L’Islande considère-t-elle ce bouleversement comme un danger ou comme une opportunité ?
La fonte des grandes calottes glaciaires, notamment au Groenland, entraînera une montée du niveau des mers qui constituera pour l’Islande, comme pour tous les autres pays, une menace considérable. D’un autre côté, l’ouverture de nouvelles routes maritimes à travers l’Arctique et les régions septentrionales du globe placera l’Islande, au moins pendant un certain temps, au cœur du transport maritime mondial. L’Islande a par ailleurs connu ces dernières années – comme d’autres pays nordiques – une croissance du tourisme en partie due à l’intérêt croissant porté à l’Arctique et aux régions septentrionales.
Vous avez participé, ces dernières années, à de nombreuses conférences sur l’Arctique et vous vous êtes déplacés dans de nombreux pays arctiques. Pourquoi et comment l’Arctique est-il devenu une telle priorité pour le Président islandais ?

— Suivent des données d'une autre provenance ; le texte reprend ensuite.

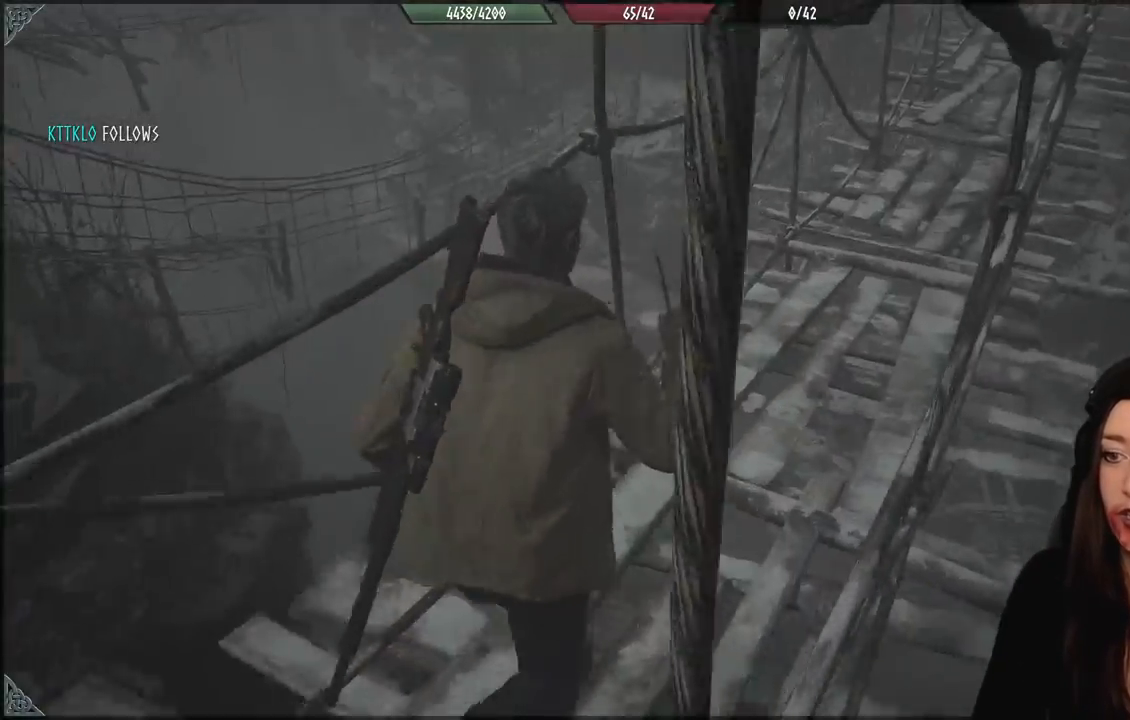
{"dt_ms": 500, "buttons": [], "left_stick": "up-right", "right_stick": "center", "events": [[233, "right_stick", "up-left"], [483, "right_stick", "center"]]}
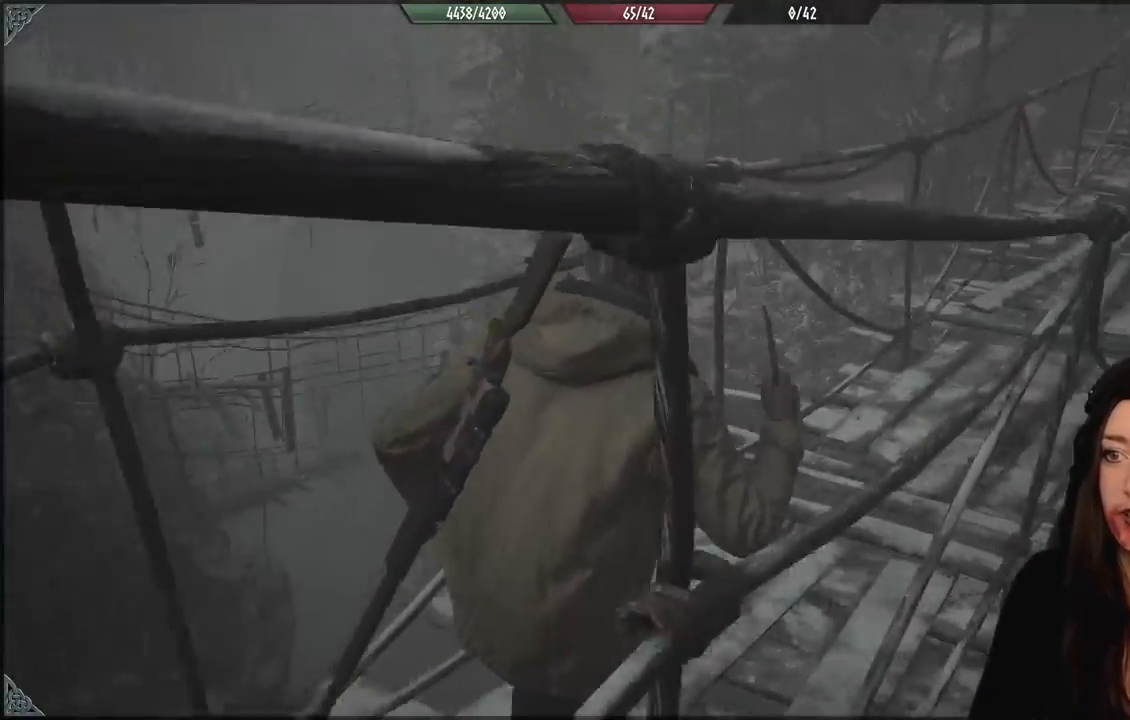
{"dt_ms": 500, "buttons": [], "left_stick": "up-right", "right_stick": "right", "events": [[283, "right_stick", "right"]]}
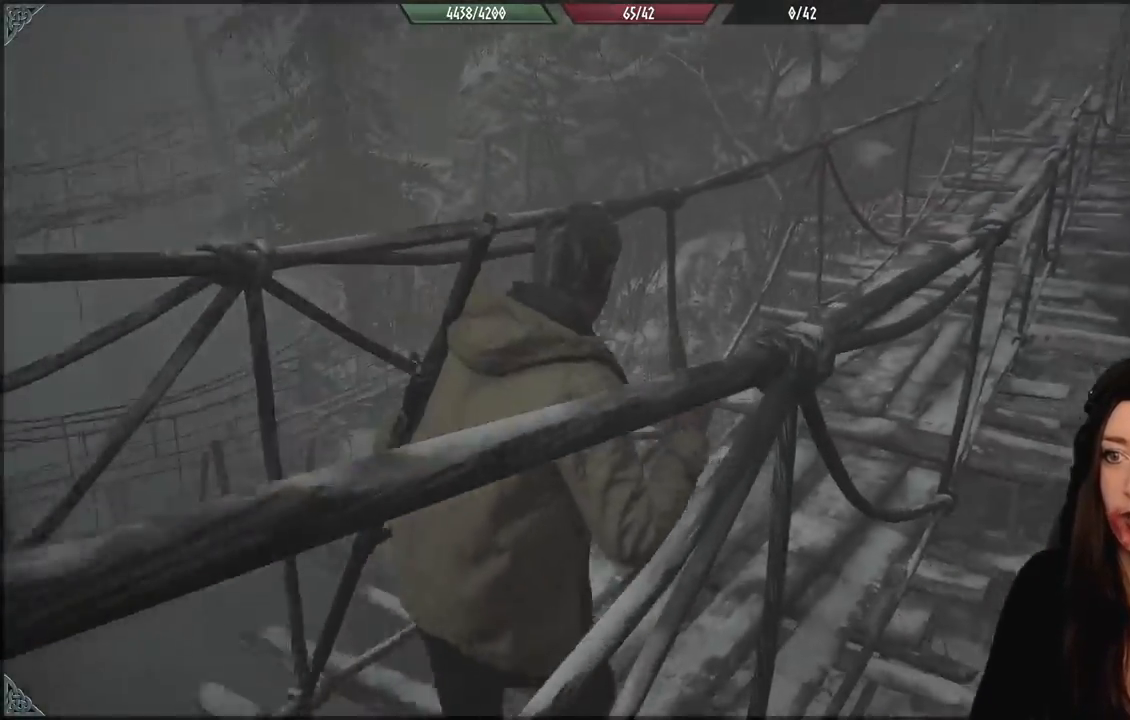
{"dt_ms": 500, "buttons": [], "left_stick": "up-left", "right_stick": "center", "events": [[50, "left_stick", "up"], [283, "left_stick", "up-left"], [283, "right_stick", "center"]]}
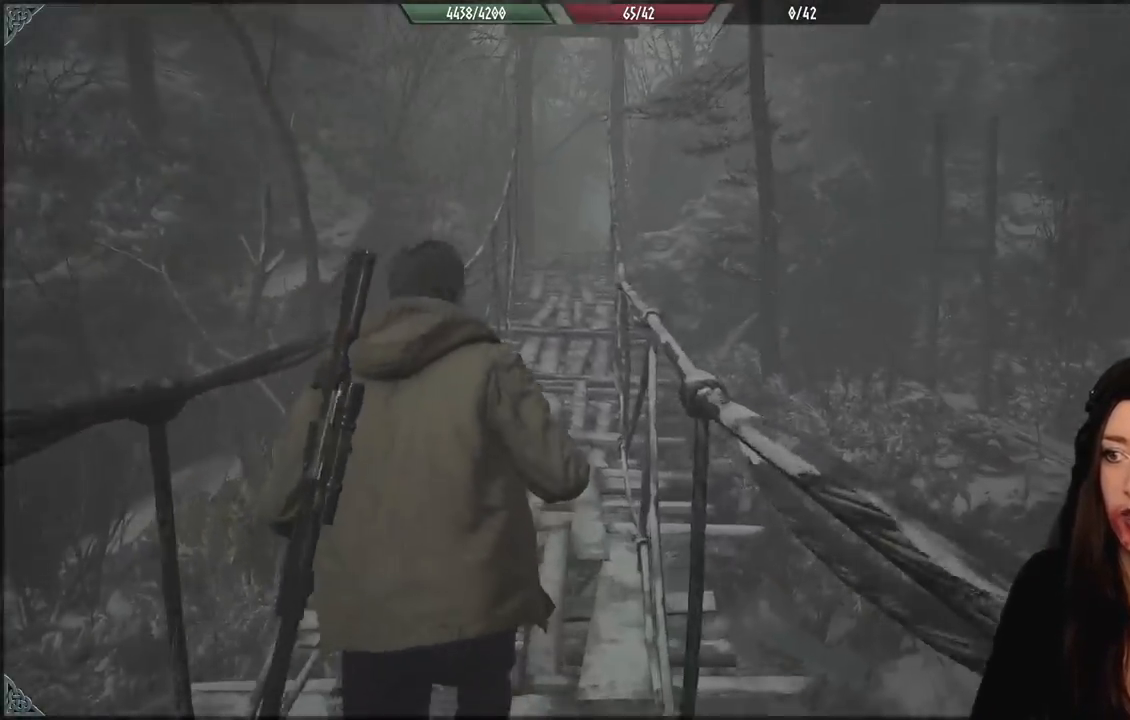
{"dt_ms": 500, "buttons": [], "left_stick": "up-left", "right_stick": "right", "events": [[300, "right_stick", "right"]]}
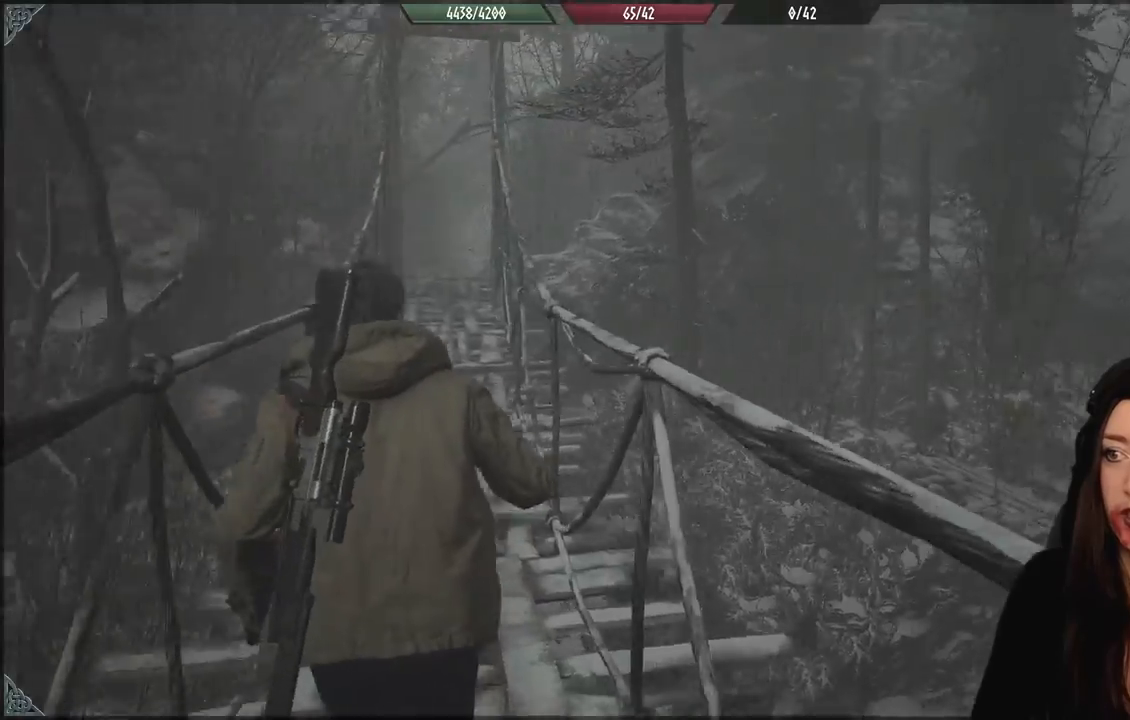
{"dt_ms": 500, "buttons": [], "left_stick": "up-left", "right_stick": "center", "events": [[150, "right_stick", "down-right"], [300, "right_stick", "center"]]}
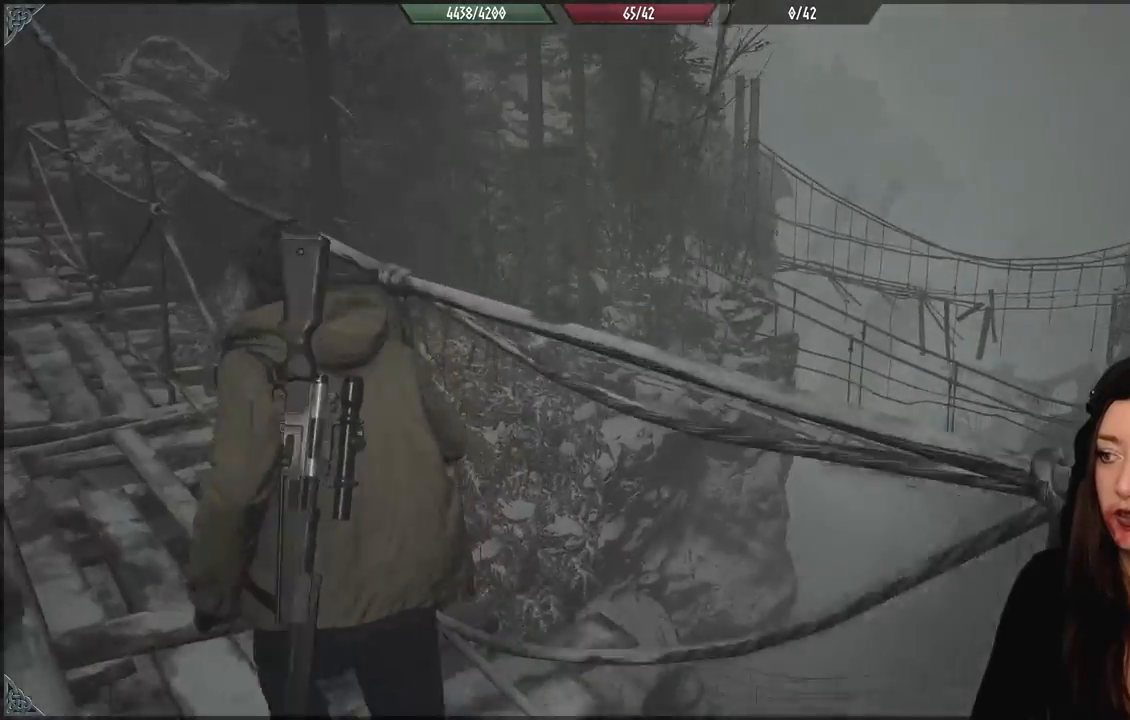
{"dt_ms": 500, "buttons": [], "left_stick": "up-left", "right_stick": "left", "events": [[133, "right_stick", "left"]]}
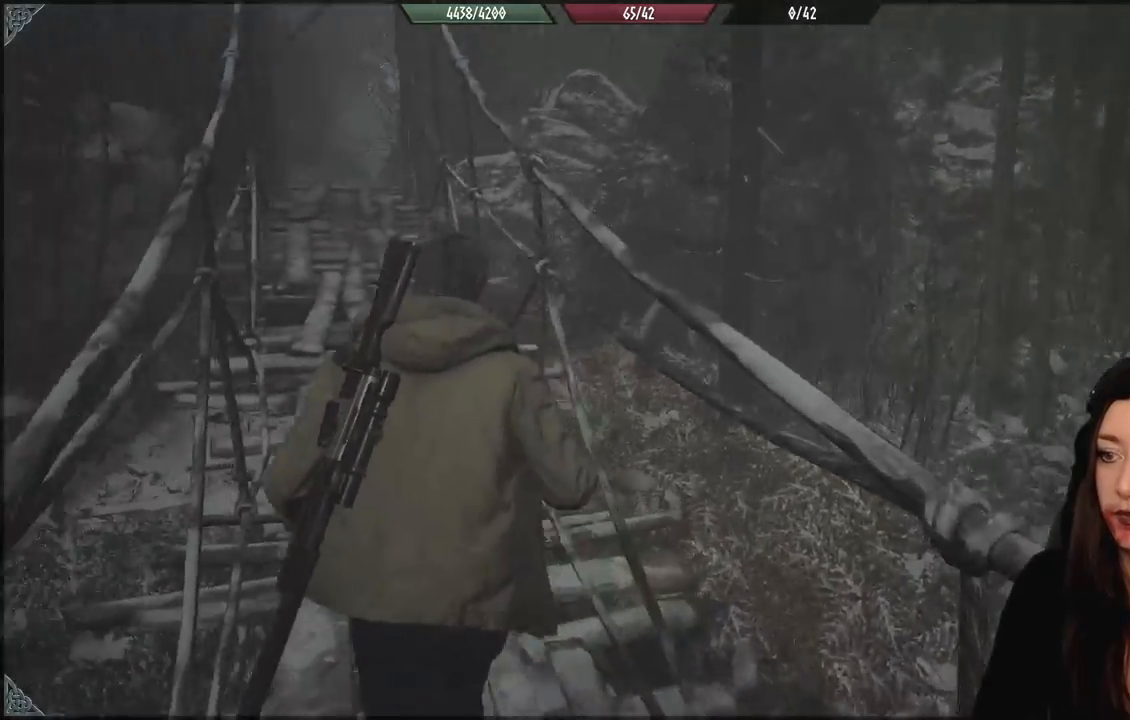
{"dt_ms": 500, "buttons": [], "left_stick": "up", "right_stick": "center", "events": [[167, "right_stick", "center"], [183, "left_stick", "up"]]}
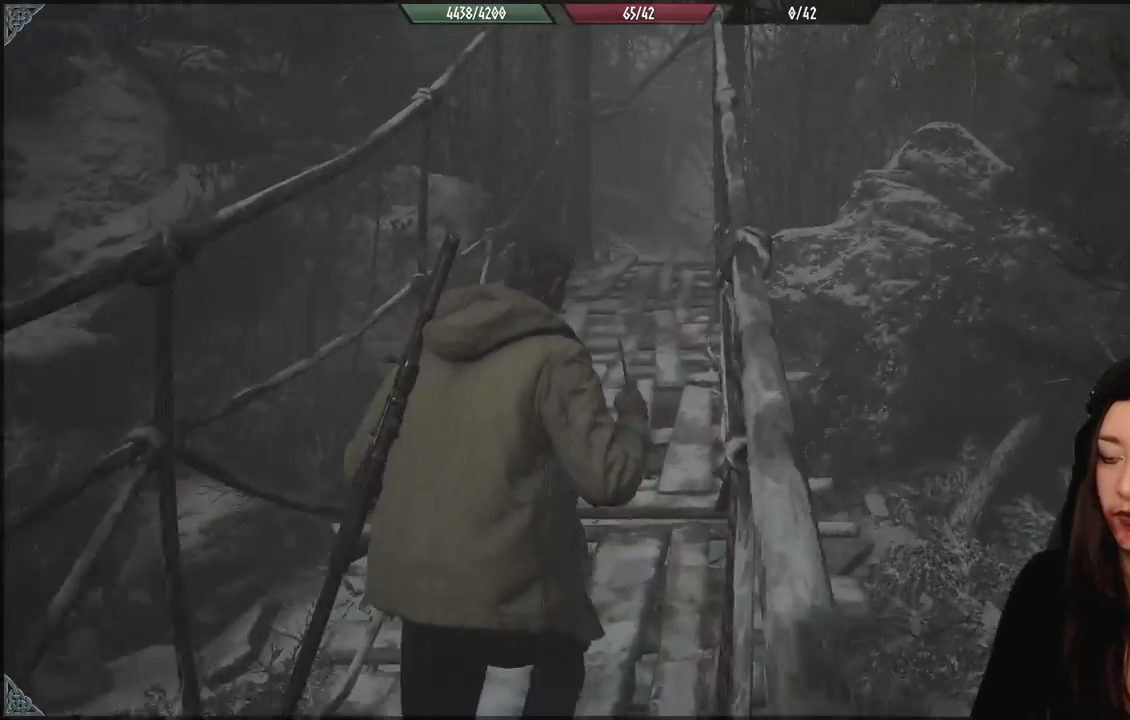
{"dt_ms": 500, "buttons": [], "left_stick": "up", "right_stick": "center", "events": [[117, "right_stick", "up-right"], [283, "right_stick", "center"]]}
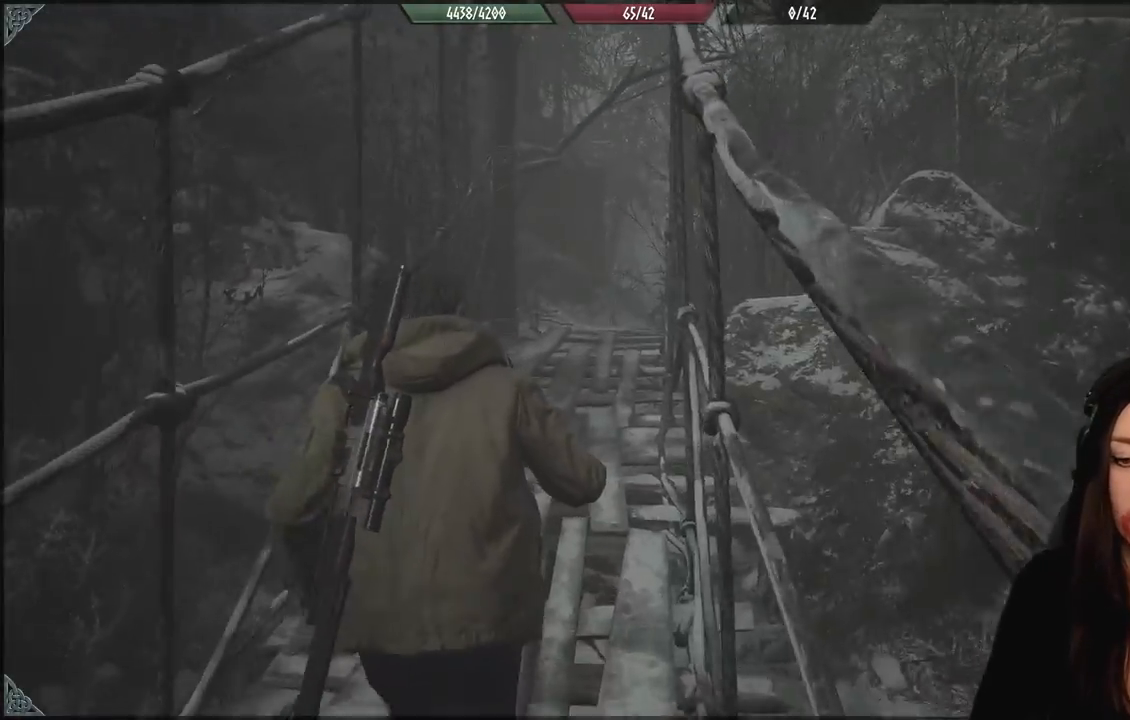
{"dt_ms": 500, "buttons": [], "left_stick": "up", "right_stick": "center", "events": [[100, "right_stick", "up-right"], [217, "right_stick", "center"]]}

Dans les années 1990, l’Islande a été, avec les sept autres pays arctiques, l’un des membres fondateurs du Conseil Arctique. C’est pourquoi, sous ma présidence, la coopération en Arctique et les problèmes de l’Arctique ont été progressivement au cœur des relations de l’Islande avec les autres pays. Les États arctiques – y compris la Russie et les États-Unis – mais aussi des pays d’Europe et d’Asie, tels que la Chine, l’Inde, la Corée du Sud et Singapour, cherchent de plus en plus à dialoguer avec l’Islande sur les questions arctiques. J’ai pour ma part souligné l’importance de la coopération entre scientifiques mais aussi entre les organisations non gouvernementales, les populations indigènes, les militants écologistes et les leaders régionaux en Arctique. J’ai notamment contribué, dans les premières années de ma présidence, à établir le Forum des recherches nordiques.
Cela ne vous irrite-t-il pas d’entendre de la part de certains représentants du Conseil Arctique que l’Islande n’est pas un Etat côtier de l’Arctique mais seulement un « Etat arctique » quand nombre d’arguments scientifiques et juridiques tendent à prouver le contraire comme la convention OSPAR – convention pour la protection de l’environnement maritime de l’Atlantique du Nord-Est – qui identifie les eaux arctiques à partir du 60eme parallèle incluant de ce fait l’intégralité des eaux islandaises ?
L’Islande a souligné avec beaucoup de force que le Conseil arctique, composé de huit pays arctiques, ne devait pas être affaibli, et le succès des récentes négociations au sein du Conseil a prouvé la sagesse de cette politique. Par conséquent, il n’est pas productif de commencer à mettre l’accent sur les sous-groupes tels que « les États côtiers de l’Arctique » dans la famille des nations arctiques. L’évolution constructive du Conseil arctique prouve, sans le moindre doute, que la coopération étendue est la voie à suivre.
L’Arctique est un espace qui risque de passer de la préservation totale à l’exploitation totale. Cela nécessite d’établir des règles. Quelle gouvernance voyez-vous pour l’Arctique ?
Le droit de la mer, la Convention des Nations unies sur le droit de la mer (CNUDM), et le Conseil Arctique fournissent actuellement le cadre de la gouvernance de l’Arctique, ou constituent au moins une base suffisante permettant de discuter et de relever les défis à venir. La culture de coopération constructive qui a prévalu au sein du Conseil Arctique nous sera très utile, d’autant plus qu’elle s’appuie sur des liens solides avec la communauté scientifique, les organisations non gouvernementales et les associations des peuples indigènes qui vivent en Arctique depuis des centaines, voire des milliers d’années.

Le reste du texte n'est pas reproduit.